Maria Luisa, filha de Regina, resolveu tirar um ano sabático da universidade para dedicar-se ao trabalho de resgate de imigrantes. “Sou afortunada por fazer parte de algo tão importante. O que mais me custa é controlar minhas expressões quando estou ajudando os médicos a tratar de uma ferida grande. Não querem que as pessoas se assustem”, conta.
“Desde o ano passado Maria Luisa nos acompanha nos resgates. É de grande ajuda porque nas operações há muitos jovens e crianças, que se conectam bem com ela. E contam mais facilmente sua histórias a ela”, relata orgulhosa Regina, que fica na sede da ONG atenta aos avisos de naufrágio emitidos pelo Centro de Coordenação de Salvamento Marítimo de Roma.
“Mandamos os drones para visualizar as embarcações e quando são avistadas, damos início às operações de resgate”, explica Regina, que não mantém contato posterior com os resgatados. “Estamos focados em salvar as pessoas, a quem damos roupa, comida, e depois os encaminhamos às ONGs que fazem o trabalho de acompanhamento em terra”.

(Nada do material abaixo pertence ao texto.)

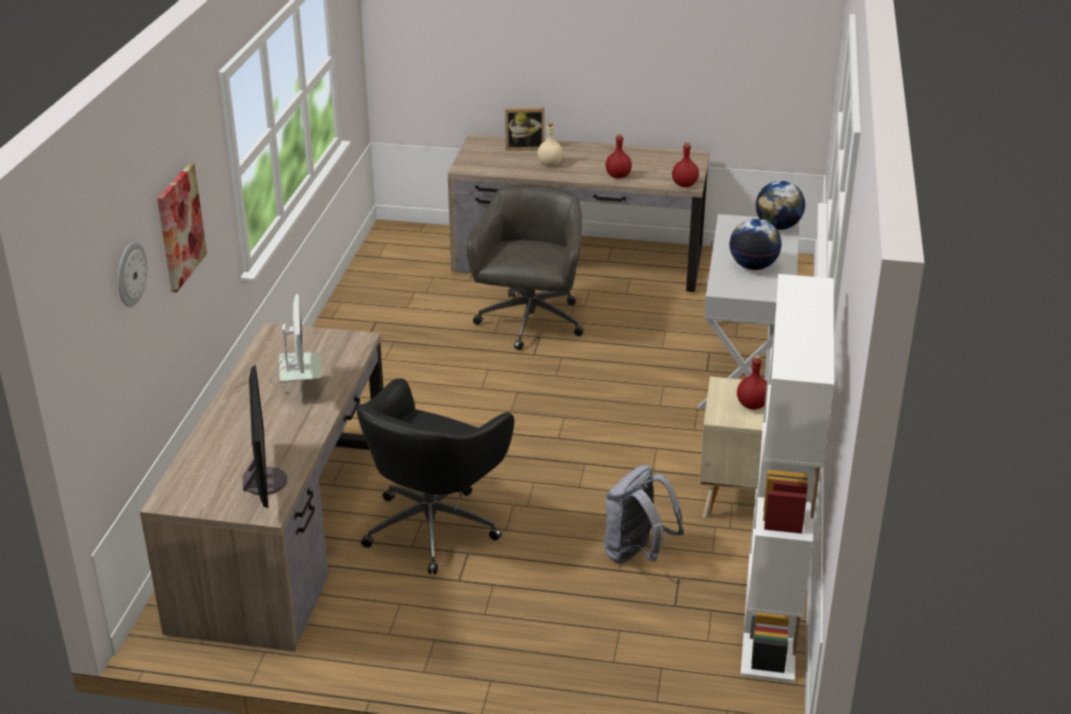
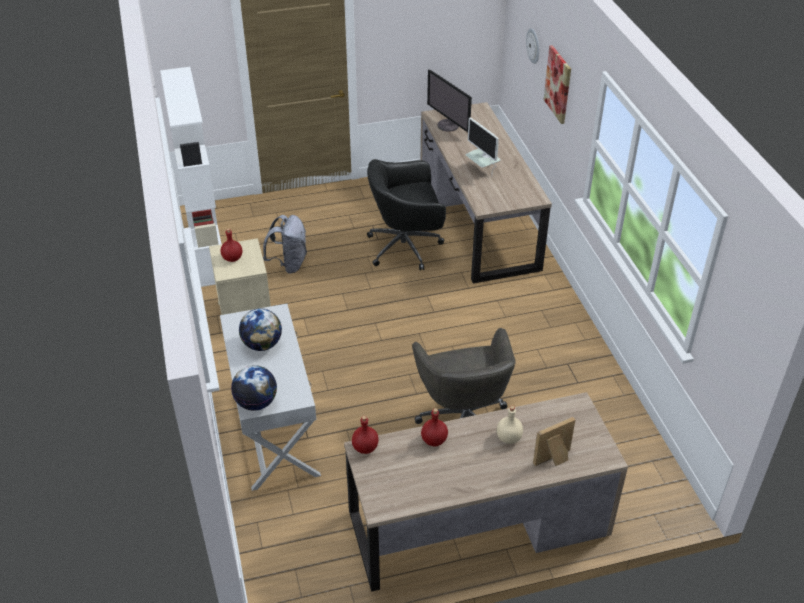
camera: 155 degrees right, 10 degrees up
black office chair [355,378,514,575] -> black office chair turned 105 degrees counterclockwise [367,159,446,270]

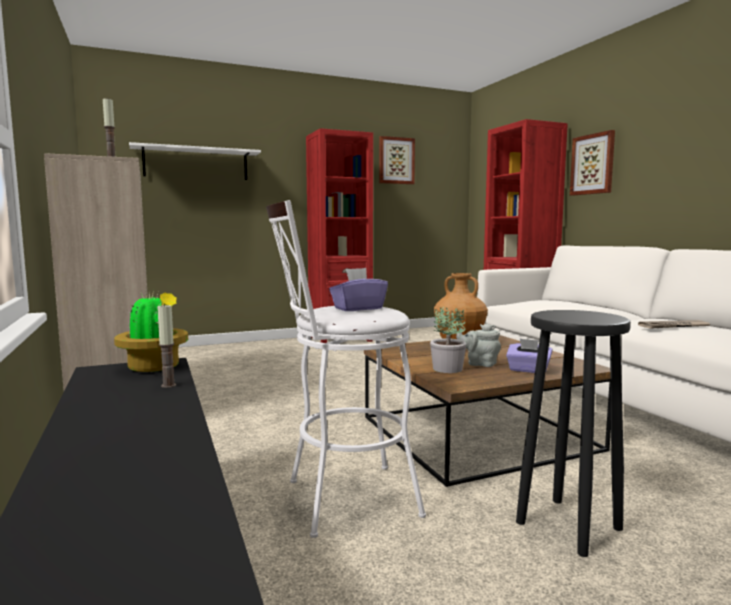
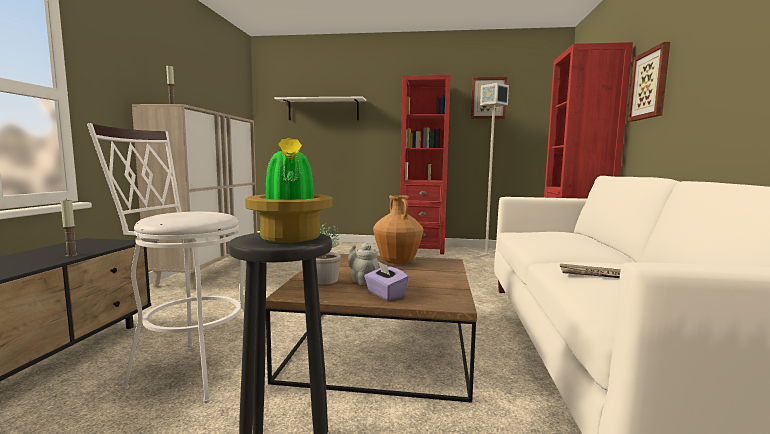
camera: 30 degrees right, 0 degrees up
potted plant [114,290,188,372] -> potted plant moved to [245,138,333,243]
purple tissue box [329,268,388,311] -> none
none -> grey floor lamp [469,83,509,258]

Ela recorda o primeiro resgate feito com o Phoenix, em agosto do ano passado, quando resgataram 271 imigrantes, contando com a ajuda de uma equipe formada por 23 pessoas. Em apenas dois meses, em 10 operações, os Catrambone e sua tripulação, conseguiram salvar quase 2 mil pessoas. Que foram trasladados a barcos italianos que os levaram até a Sicilia. Neste ano, saíram ao mar no dia 2 de maio. E até agora já realizaram quatro operações, junto com os Médicos Sem Fronteiras, ajudando a salvar 7 mil pessoas.
“O que mais me impressiona é a quantidade de crianças e bebês nestas embarcações, que sobrevivem por milagre a estas travessias, uma vez que enfrentam temperaturas de até 50 graus, o que provoca asfixia em muitos deles”, lamenta Regina.
Que estes anjos continuem no mar e inspirem a muitas outras pessoas!